Transition economies offer a test case for concepts and theories, for broader ideas and for the methods of scientific enquiry, but also for the multiplicity of ideological interpretations. This volume addresses the major issues of transformation, institutional design, the redistribution paradigm and the macroeconomic decisions to be made.



Institutional Transformation: The Ownership Paradigm


Chapter 1. An Essay in Modeling of Institutional Change

Economic analysis carried out with the help of models has been suffering from a lack of expression of institutional settings. Yet institutional change is at the heart of numerous transition processes around the globe. This chapter illustrates a way of modelling institutional arrangements through the game theoretic framework, involving utility functions and game-forms. Illustrative analysis is provided for a well-defined classical case of land tenure institutions. Then, the chapter gives an analysis of a broader domain involving law-making, its effectiveness and enforcement. The chapter implies that the limits to market mechanisms ought to be taken into account when designing the institutional frameworks for the transition societies and economies.
Leonid Hurwicz

Chapter 2. When do Stakes in Restructuring put Restructuring at Stake?

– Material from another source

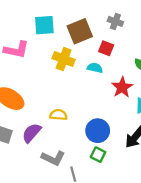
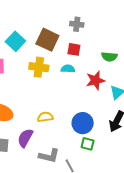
cyan square: (44, 25) -> (15, 41), turned -30
brown square: (80, 31) -> (47, 40), turned -30
red star: (122, 87) -> (95, 80), turned 30

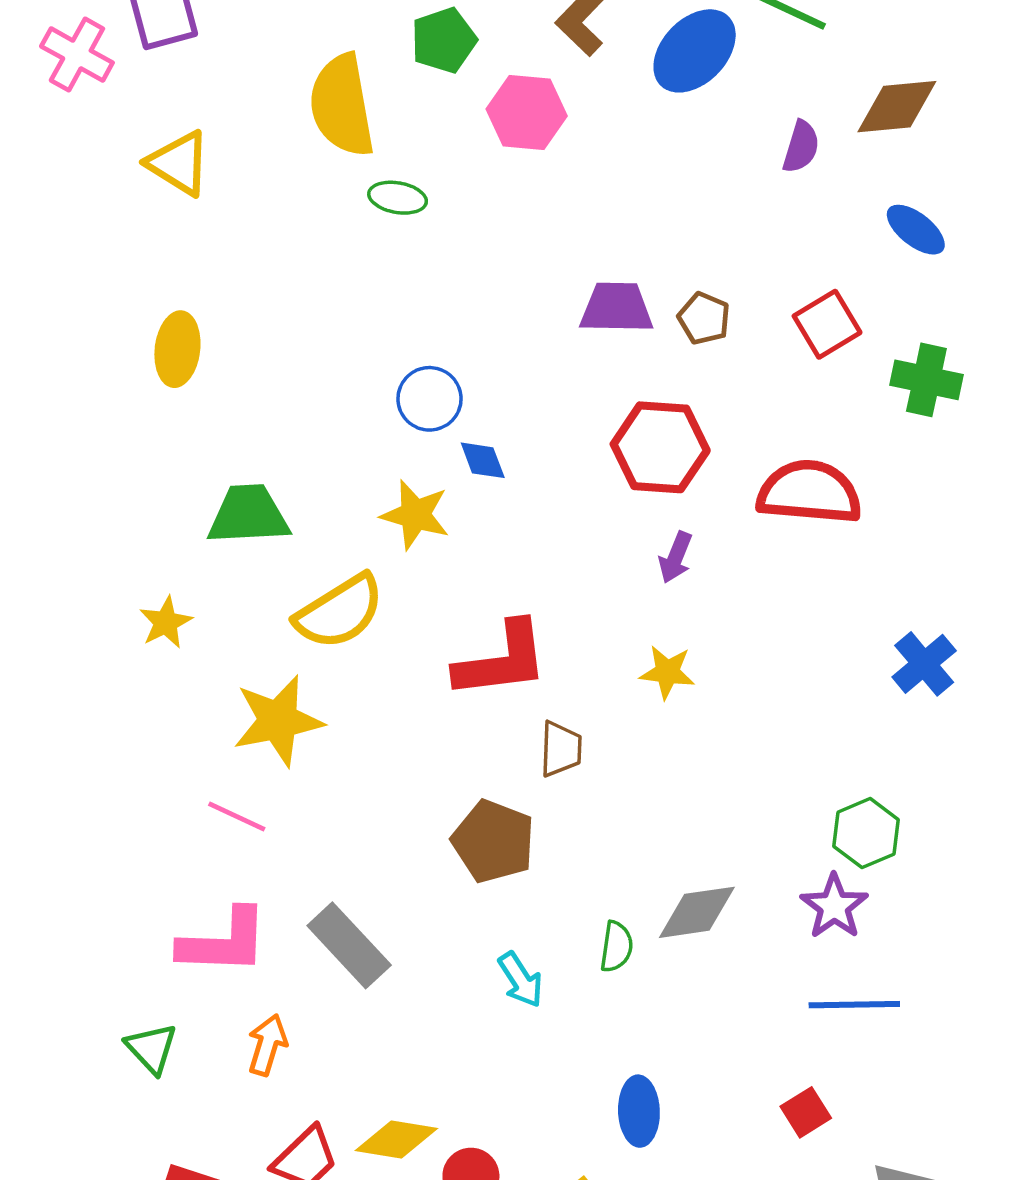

Frequently the shareholders of privatized transition firms also hold stakes in the firm they own. This two-sided role of an agent may give rise to potential conflicts when the restructuring strategy of a firm has to be decided. This shareholder/stakeholder conflict is analyzed in a simple framework including the corporate control dimension of the problem. It is found that for feasible specifications of the conflict, restructuring in the economy will fall short of complete efficiency. However, for certain parameter values the shareholder/stakeholder issue turns out to be a non-problem.
Philipp J. H. Schröder

Chapter 3. Privatization, Efficiency, and Economic Growth

Privatization is shown to increase national economic output in a two-sector full-employment general-equilibrium model by enhancing efficiency as if a relative price distortion were being removed through price reform, trade liberalization, or stabilization. The static output gain from reallocation and reorganization through privatization is captured in a simple formula in which the gain is a quadratic function of the original distortion stemming from an excessive public sector. Substitution of plausible parameter values into the formula indicates that, in practice, the static output gain from privatization may be large. The potential dynamic output gain from privatization also appears to be substantial.
Thorvaldur Gylfason

Chapter 4. How the System Worked, or: The Herring Barrel Metaphor

A metaphor is presented, illustrating the mechanism of functioning of the communist system. The metaphor, which is called the herring barrel metaphor, and is developed on the basis of very few initial presuppositions, provides a very detailed image of the way the communist system worked, along with a number of characteristic and unique side-effects, like quasi-non-existent unemployment, low wages, shortages, etc. It can therefore be treated as a verbal model, which might in at least some of its aspects turned into a quantitative model. Most importantly, the model shows that shortage was the driving force and the basis of functioning of the system, the main consequence being that the shortage-based exchange power rather than income or any other status indicator decided of people ‘s positions and capacities.
Jan W. Owsiński

Redistribution, Government, Technology, and Human Capital


Chapter 5. Transition and Stability of Redistribution Policies

The chapter presents a simple theoretical model of a society subject to choice, expressed through voting, on a potential move away from the status quo. This move is interpreted in term of choice between (more of) capitalism and (more of) socialism, expressed through parameters corresponding to degree of equality/redistribution and economic effectiveness. Seemingly paradoxical voting behavior patterns, bearing a striking resemblance to some of the actually observed ones, are thereby explained.
Jean-Luc Schneider

Chapter 6. Fiscal Policy and Transition: The Case of Poland

In this chapter, a version of the Cass-Koopmans economy is used for the purpose of studying the impact of fiscal policy changes on capital accumulation. The focus of the study is on transitional dynamics. It is shown that even moderate change in fiscal policy can have sizeable level effects on income levels along the transition path.
Scott Baier, Gerhard Glomm

Chapter 7. Knowledge Management and the Strategies of Global Business Education: From Knowledge to Wisdom

The chapter emphasizes the role of knowledge and social infrastructure in the development of nations. It starts with the critique of the Lisbon strategy, in view of the fact that this strategy concentrates on wrong goals and relies on declarations and exhortations rather than on doing. Then, discussion turns to some World Bank studies implying that prosperity of nations is closely correlated with reliance on human and social capital. Finally, the notion and taxonomy of knowledge is discussed along with the emergence of strategic wisdom project, measurement of knowledge via added value and the institution of entrepreneurial university as main strategic concepts for achieving competitive success in the global economy.
Milan Zeleny

Chapter 8. Modelling of the Labour Market in a Transition Economy

Labour market in a transition economy is considered as the market with imperfect competition. A new approach, based on dynamic macromodels of interaction between monopsonic labor market and market of goods and services is developed and analyzed. Conditions of economic stabilization and emergence of economic cycles for these models are investigated. Essential aspects of employment theory for the early stages of transition are discussed.